▸ Goal of the exercise:
For this exercise, restate word for word only the lines from the first line of the data to the line containing "5: (915, 134, 2.49)".

▸ Given data:
↓↓↓

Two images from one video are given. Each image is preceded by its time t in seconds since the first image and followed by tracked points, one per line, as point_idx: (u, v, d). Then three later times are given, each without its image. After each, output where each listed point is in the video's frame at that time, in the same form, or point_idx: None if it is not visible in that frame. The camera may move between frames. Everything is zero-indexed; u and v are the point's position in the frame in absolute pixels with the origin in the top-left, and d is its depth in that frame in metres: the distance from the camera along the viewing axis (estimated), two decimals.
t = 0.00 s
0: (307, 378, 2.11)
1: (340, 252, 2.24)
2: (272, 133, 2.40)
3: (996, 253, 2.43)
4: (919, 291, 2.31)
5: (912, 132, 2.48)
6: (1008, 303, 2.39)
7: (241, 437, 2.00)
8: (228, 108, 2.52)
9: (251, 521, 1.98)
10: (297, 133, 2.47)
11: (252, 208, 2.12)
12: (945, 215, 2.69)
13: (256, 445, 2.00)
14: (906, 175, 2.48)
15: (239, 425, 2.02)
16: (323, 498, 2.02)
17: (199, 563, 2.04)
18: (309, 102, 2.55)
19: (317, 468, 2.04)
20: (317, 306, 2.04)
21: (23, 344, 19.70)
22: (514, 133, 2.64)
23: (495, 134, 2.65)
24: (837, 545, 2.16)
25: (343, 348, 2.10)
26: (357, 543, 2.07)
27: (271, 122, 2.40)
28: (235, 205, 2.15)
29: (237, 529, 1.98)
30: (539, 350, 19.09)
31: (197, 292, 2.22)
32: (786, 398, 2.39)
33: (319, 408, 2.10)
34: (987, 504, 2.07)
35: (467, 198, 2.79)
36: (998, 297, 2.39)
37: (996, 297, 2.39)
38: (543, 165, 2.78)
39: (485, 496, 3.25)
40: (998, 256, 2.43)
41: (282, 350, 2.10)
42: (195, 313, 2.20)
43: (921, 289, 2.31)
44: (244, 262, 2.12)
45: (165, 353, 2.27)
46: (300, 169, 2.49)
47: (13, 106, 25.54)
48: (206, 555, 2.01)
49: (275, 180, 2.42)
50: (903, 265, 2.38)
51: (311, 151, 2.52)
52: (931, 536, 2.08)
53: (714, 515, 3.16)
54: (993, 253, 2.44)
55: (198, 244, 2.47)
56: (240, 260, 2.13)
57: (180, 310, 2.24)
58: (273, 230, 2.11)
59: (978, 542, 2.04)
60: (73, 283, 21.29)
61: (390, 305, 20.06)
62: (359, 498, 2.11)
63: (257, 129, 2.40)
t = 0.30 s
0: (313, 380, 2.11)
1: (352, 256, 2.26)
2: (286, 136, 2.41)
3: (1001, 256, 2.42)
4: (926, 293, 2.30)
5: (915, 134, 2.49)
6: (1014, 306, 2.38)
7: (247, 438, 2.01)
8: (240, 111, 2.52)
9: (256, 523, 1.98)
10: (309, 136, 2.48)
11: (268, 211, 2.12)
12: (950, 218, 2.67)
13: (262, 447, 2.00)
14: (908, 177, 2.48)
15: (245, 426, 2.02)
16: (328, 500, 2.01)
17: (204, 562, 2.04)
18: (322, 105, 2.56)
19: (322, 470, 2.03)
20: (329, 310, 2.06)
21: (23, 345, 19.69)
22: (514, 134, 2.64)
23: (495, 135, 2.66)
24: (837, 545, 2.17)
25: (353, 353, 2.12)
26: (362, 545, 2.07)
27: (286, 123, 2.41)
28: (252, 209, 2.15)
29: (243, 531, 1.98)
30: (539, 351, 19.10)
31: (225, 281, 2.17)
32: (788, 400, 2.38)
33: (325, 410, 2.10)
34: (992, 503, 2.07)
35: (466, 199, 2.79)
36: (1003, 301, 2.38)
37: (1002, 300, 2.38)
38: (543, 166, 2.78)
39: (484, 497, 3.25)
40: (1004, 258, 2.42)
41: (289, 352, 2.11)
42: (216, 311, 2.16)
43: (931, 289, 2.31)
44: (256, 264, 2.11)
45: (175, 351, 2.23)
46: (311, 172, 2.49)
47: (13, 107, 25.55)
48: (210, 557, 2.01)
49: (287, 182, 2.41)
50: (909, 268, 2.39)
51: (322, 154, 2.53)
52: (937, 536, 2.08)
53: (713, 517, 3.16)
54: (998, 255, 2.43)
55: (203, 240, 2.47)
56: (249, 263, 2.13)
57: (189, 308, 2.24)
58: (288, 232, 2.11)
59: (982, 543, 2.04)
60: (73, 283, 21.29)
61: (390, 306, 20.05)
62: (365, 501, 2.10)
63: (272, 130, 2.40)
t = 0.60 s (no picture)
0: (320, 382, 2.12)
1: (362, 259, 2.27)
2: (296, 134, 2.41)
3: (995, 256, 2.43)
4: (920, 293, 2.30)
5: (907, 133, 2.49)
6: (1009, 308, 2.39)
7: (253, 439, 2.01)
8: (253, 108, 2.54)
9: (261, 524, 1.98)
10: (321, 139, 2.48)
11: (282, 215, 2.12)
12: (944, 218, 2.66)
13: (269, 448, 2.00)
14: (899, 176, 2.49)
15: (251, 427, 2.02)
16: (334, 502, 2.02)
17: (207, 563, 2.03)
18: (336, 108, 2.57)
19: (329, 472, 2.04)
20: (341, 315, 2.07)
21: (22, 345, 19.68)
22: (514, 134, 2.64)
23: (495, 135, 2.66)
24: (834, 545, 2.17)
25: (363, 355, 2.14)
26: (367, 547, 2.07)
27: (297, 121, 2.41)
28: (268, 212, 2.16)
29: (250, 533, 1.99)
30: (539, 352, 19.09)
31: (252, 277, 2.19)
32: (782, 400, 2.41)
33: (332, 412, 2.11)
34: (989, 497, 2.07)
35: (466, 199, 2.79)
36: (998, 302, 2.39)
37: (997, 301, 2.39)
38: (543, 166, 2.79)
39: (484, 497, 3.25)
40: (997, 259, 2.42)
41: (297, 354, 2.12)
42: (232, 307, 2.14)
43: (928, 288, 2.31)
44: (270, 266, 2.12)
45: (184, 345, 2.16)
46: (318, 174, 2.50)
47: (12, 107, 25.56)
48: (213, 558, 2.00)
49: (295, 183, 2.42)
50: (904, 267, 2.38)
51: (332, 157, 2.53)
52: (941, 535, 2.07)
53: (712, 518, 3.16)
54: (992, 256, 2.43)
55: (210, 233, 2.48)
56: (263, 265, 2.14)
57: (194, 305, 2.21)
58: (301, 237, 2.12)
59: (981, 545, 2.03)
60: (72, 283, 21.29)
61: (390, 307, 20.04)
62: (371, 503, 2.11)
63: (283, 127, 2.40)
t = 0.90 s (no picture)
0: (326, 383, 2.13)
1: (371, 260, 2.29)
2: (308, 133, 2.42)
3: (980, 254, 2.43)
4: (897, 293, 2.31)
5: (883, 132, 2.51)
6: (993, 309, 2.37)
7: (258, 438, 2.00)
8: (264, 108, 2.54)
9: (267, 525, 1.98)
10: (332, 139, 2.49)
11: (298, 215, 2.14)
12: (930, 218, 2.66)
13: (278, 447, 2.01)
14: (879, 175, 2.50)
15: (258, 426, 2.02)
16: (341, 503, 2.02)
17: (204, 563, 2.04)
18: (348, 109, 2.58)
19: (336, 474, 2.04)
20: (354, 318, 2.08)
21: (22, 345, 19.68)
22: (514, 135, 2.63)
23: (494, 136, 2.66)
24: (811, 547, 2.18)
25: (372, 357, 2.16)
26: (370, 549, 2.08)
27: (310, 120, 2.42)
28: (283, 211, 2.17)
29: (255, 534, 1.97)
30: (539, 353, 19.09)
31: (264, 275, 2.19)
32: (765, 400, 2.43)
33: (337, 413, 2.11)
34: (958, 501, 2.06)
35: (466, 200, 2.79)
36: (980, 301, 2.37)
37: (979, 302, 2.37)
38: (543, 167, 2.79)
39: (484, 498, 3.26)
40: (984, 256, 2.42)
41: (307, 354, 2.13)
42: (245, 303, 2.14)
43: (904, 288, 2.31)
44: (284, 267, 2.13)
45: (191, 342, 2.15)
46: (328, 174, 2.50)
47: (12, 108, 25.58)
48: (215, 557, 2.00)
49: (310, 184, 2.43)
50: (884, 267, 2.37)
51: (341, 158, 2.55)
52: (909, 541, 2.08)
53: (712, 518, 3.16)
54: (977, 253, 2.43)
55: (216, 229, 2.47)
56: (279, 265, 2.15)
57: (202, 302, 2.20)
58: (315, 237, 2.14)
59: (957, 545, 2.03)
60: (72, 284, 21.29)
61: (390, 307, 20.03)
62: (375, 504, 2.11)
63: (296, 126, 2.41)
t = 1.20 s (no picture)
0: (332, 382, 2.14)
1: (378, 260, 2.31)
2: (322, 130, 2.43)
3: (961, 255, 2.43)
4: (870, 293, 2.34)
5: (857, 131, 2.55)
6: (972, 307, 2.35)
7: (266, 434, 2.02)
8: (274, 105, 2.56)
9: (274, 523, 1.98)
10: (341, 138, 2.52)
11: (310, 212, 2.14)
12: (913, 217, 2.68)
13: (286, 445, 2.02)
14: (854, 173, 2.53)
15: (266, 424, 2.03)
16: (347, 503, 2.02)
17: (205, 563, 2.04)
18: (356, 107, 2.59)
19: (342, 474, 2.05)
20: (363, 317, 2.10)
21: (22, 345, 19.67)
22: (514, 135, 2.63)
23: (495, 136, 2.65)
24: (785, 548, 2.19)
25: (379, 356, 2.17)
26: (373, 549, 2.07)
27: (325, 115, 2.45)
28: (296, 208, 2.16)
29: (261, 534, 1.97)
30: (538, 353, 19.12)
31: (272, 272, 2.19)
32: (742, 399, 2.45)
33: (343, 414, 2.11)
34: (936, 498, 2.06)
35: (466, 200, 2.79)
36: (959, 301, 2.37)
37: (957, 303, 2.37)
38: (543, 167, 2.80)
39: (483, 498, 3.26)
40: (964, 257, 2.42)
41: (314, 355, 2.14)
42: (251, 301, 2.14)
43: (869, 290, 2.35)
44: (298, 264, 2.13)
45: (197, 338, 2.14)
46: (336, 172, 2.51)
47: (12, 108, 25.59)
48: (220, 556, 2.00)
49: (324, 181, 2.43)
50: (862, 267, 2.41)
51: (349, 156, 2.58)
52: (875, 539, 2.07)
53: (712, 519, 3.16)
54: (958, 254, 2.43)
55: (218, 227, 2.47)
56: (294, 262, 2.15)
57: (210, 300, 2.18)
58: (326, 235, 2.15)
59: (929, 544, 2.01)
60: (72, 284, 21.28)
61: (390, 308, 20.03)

↑↑↑

▸ Final answer:
Two images from one video are given. Each image is preceded by its time t in seconds since the first image and followed by tracked points, one per line, as point_idx: (u, v, d). Then three later times are given, each without its image. After each, output where each listed point is in the video's frame at that time, in the same form, or point_idx: None if it is not visible in that frame. The camera may move between frames. Everything is zero-indexed; u and v are the point's position in the frame in absolute pixels with the origin in the top-left, and d is its depth in that frame in metres: the distance from the camera along the viewing axis (estimated), two decimals.
t = 0.00 s
0: (307, 378, 2.11)
1: (340, 252, 2.24)
2: (272, 133, 2.40)
3: (996, 253, 2.43)
4: (919, 291, 2.31)
5: (912, 132, 2.48)
6: (1008, 303, 2.39)
7: (241, 437, 2.00)
8: (228, 108, 2.52)
9: (251, 521, 1.98)
10: (297, 133, 2.47)
11: (252, 208, 2.12)
12: (945, 215, 2.69)
13: (256, 445, 2.00)
14: (906, 175, 2.48)
15: (239, 425, 2.02)
16: (323, 498, 2.02)
17: (199, 563, 2.04)
18: (309, 102, 2.55)
19: (317, 468, 2.04)
20: (317, 306, 2.04)
21: (23, 344, 19.70)
22: (514, 133, 2.64)
23: (495, 134, 2.65)
24: (837, 545, 2.16)
25: (343, 348, 2.10)
26: (357, 543, 2.07)
27: (271, 122, 2.40)
28: (235, 205, 2.15)
29: (237, 529, 1.98)
30: (539, 350, 19.09)
31: (197, 292, 2.22)
32: (786, 398, 2.39)
33: (319, 408, 2.10)
34: (987, 504, 2.07)
35: (467, 198, 2.79)
36: (998, 297, 2.39)
37: (996, 297, 2.39)
38: (543, 165, 2.78)
39: (485, 496, 3.25)
40: (998, 256, 2.43)
41: (282, 350, 2.10)
42: (195, 313, 2.20)
43: (921, 289, 2.31)
44: (244, 262, 2.12)
45: (165, 353, 2.27)
46: (300, 169, 2.49)
47: (13, 106, 25.54)
48: (206, 555, 2.01)
49: (275, 180, 2.42)
50: (903, 265, 2.38)
51: (311, 151, 2.52)
52: (931, 536, 2.08)
53: (714, 515, 3.16)
54: (993, 253, 2.44)
55: (198, 244, 2.47)
56: (240, 260, 2.13)
57: (180, 310, 2.24)
58: (273, 230, 2.11)
59: (978, 542, 2.04)
60: (73, 283, 21.29)
61: (390, 305, 20.06)
62: (359, 498, 2.11)
63: (257, 129, 2.40)
t = 0.30 s
0: (313, 380, 2.11)
1: (352, 256, 2.26)
2: (286, 136, 2.41)
3: (1001, 256, 2.42)
4: (926, 293, 2.30)
5: (915, 134, 2.49)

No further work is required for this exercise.